Six semaines, 1,7 million de machines à voter ou encore 56 hélicoptères, c’est, entre autres, ce que nécessite l'organisation des élections législatives indiennes. Débutées le 11 avril dernier, ces élections doivent permettre aux Indiens de renouveler les 543 sièges de leur Assemblée nationale, la "Lok Sabha".
Des confins de l'Himalaya aux plages de Goa, de New Delhi à Bangalore, près de 900 millions de citoyens sont appelés aux urnes dans la démocratie de la démesure.
La plus grande démocratie du Monde
Avec ses plus de 3 millions de kilomètres carré, l'Inde a dû trouver un processus électoral démocratique organisable dans tout le pays. C'est donc un scrutin "uninominal majoritaire à un tour" qui a été choisi. Chaque citoyen vote pour un candidat. Celui récoltant le plus de voix dans son État est élu au Parlement. Puis, ce sont les députés qui élisent le nouveau Premier ministre.
Faire consensus est déjà complexe, mais par sa taille, l'Inde rend ce défi utopique. En réalité, il est quasiment impossible pour un parti d'obtenir la majorité des sièges. Lors des élections de 2014, 1700 partis avaient proposé au moins un candidat. Si dans de nombreux cas cela représente uniquement une occasion de faire passer des idées, il est obligatoire pour chaque parti aspirant à gouverner de négocier des alliances avec des partis régionaux. Ces tractations débutent avant les élections, durent pendant celles-ci et s'achèvent bien après le dépouillement. Le but : former un groupe suffisamment nombreux pour s'entendre sur le nom du futur Premier ministre
En l'état, l'échiquier politique indien ne devrait pas être bouleversé par ces élections. L'Alliance Démocratique Nationale (NDA) guidée par Narendra Modi, Premier ministre sortant, et l'Alliance Progressiste Unie (UPA) menée par Rahul Gandhi sont données en tête. Elles resteraient alors les deux forces majoritaires du pays.
Une organisation millimétrée
Défendant son statut de "plus grande démocratie du Monde", l'Inde s'est dotée d'un code électoral, particulièrement pointilleux. Face à l’immensité du sous-continent, les organisateurs ont trouvé la parade. Ce sont les urnes qui se déplacent jusqu’aux électeurs, et même dans les zones les plus reculées : il est ainsi interdit qu’un Indien se trouve à plus de deux kilomètres d’un bureau de vote. Tenir cette règle relève d’une prouesse. Pour s’y astreindre, il a fallu, dans certains villages, installer des urnes pour une dizaine d’habitants.
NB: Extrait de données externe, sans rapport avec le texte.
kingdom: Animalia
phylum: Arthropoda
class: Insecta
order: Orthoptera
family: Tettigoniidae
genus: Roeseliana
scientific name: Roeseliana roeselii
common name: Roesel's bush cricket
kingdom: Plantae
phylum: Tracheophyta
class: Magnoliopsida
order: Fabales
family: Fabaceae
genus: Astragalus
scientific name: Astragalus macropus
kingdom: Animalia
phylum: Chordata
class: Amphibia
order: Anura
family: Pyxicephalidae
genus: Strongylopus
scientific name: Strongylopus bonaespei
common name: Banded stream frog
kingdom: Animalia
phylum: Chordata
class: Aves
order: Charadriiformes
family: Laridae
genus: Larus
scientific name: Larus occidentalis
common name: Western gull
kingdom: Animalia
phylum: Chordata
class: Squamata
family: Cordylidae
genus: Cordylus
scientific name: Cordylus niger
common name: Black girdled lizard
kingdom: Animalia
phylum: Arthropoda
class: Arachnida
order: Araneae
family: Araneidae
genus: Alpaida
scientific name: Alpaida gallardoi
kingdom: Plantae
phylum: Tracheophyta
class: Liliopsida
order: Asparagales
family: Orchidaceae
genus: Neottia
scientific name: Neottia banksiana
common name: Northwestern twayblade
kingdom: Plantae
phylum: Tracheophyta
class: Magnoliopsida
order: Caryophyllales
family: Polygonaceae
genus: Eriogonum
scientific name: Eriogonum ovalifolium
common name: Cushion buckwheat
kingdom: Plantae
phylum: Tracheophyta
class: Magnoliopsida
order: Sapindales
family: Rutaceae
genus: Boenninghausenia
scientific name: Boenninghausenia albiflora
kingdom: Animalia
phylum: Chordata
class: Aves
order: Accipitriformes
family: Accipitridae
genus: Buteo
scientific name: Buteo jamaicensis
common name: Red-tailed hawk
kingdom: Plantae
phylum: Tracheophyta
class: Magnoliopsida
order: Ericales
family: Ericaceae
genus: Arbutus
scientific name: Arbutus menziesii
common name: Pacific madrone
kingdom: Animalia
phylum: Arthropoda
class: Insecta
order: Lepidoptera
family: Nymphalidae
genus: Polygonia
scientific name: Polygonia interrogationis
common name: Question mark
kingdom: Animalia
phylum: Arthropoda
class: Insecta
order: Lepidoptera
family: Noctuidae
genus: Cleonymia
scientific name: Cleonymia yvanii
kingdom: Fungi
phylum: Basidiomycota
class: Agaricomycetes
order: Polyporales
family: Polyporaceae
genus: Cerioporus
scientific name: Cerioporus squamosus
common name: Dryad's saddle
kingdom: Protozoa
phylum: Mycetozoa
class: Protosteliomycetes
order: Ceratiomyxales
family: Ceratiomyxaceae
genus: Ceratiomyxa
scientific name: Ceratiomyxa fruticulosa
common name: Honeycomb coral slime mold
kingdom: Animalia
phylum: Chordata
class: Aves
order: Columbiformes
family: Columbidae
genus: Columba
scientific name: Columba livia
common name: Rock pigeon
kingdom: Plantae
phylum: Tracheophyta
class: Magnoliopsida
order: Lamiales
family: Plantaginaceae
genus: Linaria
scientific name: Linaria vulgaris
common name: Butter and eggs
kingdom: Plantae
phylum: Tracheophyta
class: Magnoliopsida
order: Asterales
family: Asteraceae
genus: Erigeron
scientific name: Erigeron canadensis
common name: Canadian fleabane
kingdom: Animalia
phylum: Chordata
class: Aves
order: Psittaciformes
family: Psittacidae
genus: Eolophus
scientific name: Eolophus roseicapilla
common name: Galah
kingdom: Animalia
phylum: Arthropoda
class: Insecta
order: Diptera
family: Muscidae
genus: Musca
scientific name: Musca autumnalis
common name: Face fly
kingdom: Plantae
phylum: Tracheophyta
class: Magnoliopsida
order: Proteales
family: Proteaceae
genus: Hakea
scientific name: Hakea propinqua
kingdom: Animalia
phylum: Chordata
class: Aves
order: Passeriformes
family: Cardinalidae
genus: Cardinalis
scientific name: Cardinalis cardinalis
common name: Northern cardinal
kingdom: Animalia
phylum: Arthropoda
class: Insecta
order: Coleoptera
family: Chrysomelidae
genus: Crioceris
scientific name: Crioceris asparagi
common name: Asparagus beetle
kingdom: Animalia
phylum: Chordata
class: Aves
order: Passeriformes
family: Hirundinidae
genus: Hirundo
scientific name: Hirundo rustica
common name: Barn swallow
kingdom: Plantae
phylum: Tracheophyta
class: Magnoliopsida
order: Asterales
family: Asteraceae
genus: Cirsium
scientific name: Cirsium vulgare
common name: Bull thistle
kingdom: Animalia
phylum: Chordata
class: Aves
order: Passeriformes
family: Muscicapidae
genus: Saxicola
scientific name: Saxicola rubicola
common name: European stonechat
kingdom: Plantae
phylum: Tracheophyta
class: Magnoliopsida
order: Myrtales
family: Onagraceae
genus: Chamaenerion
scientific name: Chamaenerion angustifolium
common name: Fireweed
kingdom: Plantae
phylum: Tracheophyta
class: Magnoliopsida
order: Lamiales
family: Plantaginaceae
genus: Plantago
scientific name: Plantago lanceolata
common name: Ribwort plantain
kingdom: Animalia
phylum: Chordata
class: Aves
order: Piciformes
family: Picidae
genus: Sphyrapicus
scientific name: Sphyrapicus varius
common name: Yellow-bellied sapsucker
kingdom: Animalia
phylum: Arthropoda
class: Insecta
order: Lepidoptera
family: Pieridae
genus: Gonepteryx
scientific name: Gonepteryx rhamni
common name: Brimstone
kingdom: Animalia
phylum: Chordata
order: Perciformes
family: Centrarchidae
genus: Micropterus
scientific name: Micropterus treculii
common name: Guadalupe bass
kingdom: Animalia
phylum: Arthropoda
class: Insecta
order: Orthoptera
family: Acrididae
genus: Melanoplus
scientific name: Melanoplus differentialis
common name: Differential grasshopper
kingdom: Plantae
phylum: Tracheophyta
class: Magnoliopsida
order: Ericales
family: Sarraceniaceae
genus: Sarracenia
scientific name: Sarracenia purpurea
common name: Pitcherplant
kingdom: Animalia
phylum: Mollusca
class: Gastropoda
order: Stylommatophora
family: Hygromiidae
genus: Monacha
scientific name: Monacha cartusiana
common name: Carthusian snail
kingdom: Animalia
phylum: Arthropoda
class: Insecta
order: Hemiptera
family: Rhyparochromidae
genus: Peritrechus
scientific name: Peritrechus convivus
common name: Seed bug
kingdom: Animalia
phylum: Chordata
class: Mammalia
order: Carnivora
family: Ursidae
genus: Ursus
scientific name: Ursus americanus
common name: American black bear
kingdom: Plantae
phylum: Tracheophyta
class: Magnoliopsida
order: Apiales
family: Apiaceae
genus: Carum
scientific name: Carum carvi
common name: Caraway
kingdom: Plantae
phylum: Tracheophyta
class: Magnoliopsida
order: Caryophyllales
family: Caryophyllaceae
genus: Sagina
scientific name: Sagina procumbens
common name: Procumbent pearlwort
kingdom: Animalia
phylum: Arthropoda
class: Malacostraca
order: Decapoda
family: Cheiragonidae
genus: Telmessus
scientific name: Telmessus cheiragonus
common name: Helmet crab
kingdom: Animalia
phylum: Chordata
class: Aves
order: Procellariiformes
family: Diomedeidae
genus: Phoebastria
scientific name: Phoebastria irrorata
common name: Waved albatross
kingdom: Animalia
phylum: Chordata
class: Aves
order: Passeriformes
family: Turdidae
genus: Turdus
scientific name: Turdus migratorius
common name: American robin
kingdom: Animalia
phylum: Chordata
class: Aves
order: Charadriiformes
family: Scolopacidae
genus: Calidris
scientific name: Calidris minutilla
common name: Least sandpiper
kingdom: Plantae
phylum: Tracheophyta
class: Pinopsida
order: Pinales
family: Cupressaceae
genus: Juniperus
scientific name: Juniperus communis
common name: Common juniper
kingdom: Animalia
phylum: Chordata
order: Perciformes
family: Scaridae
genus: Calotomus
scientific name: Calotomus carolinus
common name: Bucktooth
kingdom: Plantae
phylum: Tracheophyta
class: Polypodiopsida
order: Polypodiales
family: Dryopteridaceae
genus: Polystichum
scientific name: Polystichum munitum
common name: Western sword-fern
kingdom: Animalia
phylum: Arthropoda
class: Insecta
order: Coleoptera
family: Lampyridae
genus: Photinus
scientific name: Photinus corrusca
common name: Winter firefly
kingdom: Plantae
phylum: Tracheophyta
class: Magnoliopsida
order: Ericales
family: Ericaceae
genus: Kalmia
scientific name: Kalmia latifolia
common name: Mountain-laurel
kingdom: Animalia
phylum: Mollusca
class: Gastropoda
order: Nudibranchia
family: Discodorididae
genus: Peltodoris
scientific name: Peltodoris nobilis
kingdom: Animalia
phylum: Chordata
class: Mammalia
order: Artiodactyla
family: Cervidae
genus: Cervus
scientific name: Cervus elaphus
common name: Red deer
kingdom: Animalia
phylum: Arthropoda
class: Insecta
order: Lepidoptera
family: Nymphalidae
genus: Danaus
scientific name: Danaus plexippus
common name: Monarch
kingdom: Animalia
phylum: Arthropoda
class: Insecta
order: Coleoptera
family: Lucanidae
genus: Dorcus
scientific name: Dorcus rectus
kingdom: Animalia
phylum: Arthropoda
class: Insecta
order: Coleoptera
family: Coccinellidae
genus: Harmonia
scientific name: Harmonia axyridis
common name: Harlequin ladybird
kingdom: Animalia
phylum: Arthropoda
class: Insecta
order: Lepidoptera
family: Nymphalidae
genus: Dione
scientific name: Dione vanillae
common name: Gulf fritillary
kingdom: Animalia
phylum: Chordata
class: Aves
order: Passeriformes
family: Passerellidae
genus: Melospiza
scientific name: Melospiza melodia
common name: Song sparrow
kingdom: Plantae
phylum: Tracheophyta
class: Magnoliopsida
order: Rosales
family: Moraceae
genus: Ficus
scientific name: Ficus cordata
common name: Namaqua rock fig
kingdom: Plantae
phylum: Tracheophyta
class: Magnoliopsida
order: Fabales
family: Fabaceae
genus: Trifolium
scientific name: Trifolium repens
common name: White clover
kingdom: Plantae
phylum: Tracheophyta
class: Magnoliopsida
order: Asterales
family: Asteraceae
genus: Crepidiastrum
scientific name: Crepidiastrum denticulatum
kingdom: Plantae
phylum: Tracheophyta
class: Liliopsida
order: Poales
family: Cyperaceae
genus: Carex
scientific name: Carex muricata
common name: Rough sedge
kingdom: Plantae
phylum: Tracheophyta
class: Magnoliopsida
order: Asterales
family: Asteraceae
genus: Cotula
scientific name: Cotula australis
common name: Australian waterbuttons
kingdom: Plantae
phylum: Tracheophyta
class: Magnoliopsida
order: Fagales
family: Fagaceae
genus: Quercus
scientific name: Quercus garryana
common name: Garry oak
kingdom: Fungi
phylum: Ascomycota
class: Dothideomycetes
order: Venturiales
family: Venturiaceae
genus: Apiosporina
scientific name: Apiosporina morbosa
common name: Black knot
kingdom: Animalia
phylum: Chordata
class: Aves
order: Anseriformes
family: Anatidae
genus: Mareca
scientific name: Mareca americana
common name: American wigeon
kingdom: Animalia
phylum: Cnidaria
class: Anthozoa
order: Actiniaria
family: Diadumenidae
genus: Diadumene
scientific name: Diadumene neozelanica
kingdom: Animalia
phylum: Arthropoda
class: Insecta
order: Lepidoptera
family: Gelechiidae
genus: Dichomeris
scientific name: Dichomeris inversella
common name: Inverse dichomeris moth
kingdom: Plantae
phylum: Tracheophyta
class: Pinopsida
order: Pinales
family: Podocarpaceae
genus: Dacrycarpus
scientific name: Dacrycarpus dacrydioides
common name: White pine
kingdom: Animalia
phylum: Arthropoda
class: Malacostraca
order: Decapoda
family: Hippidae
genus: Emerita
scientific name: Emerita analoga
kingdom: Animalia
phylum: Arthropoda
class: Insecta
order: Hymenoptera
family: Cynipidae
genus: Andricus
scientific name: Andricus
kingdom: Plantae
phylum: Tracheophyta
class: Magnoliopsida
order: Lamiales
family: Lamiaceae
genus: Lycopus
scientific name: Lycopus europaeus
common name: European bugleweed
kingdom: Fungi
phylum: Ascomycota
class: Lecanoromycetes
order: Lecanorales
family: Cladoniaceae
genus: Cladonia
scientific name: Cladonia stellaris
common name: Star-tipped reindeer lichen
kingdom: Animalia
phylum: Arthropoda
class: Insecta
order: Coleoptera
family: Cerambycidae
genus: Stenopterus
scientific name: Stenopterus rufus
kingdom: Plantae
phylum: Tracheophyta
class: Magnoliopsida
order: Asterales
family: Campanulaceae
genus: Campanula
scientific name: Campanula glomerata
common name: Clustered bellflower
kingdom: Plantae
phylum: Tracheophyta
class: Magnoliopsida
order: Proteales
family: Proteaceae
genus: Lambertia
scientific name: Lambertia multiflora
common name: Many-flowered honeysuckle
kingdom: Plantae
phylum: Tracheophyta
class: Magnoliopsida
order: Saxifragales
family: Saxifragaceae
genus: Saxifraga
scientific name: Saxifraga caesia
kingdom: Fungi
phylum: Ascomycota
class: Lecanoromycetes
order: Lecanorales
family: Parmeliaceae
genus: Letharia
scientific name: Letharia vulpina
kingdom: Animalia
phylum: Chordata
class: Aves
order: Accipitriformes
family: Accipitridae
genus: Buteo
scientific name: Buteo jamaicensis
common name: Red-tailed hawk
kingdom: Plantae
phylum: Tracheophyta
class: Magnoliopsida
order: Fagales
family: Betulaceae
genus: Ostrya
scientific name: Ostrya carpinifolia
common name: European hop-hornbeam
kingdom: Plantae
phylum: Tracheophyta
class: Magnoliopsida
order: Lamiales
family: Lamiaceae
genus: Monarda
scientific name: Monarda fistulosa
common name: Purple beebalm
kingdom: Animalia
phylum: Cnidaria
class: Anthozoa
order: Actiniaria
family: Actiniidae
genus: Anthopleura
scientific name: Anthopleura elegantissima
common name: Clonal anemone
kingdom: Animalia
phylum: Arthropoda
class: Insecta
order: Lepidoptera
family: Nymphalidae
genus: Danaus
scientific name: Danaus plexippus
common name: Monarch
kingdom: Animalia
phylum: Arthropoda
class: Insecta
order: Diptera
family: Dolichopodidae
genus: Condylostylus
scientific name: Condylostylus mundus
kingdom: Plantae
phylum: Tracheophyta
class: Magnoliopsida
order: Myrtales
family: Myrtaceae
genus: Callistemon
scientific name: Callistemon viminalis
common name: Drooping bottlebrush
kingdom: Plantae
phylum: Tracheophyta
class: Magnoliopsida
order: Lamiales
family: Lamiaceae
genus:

Cette année, 10 millions de personnes sont engagées par la commission électorale pour veiller à la mise en place et à la surveillance des votes. L’organisation nécessite également l’utilisation de 570 trains et 56 hélicoptères pour transporter les urnes.
Entre le 11 avril et le 19 mai prochain, près de 900 millions de personnes doivent pouvoir voter. La Commission suit donc un calendrier précis, dans lequel il a fallu calquer les meilleures dates de vote en fonction des jours de récoltes ou des festivités propres à chaque région.
En ce lundi 29 avril, date de la quatrième phase de vote, neuf États s’expriment, avec notamment le Maharastra où se trouve Bombay. La capitale, New Delhi, elle, votera lors de la prochaine et avant-dernière phase de vote, prévue le 12 mai.
Au-delà du calendrier, donner la chance à chaque citoyen d'exprimer sa voix s'apparente parfois à un défi. Dans certaines zones reculées, le personnel de la Commission se déplace en chameau voire à dos d'éléphant. Et une fois que tout le monde a pu voter, le travail n’est pas terminé. Il faut encore comptabiliser chaque voix : un autre chantier chronophage. Finalement, le scrutin rendra son verdict le 23 mai.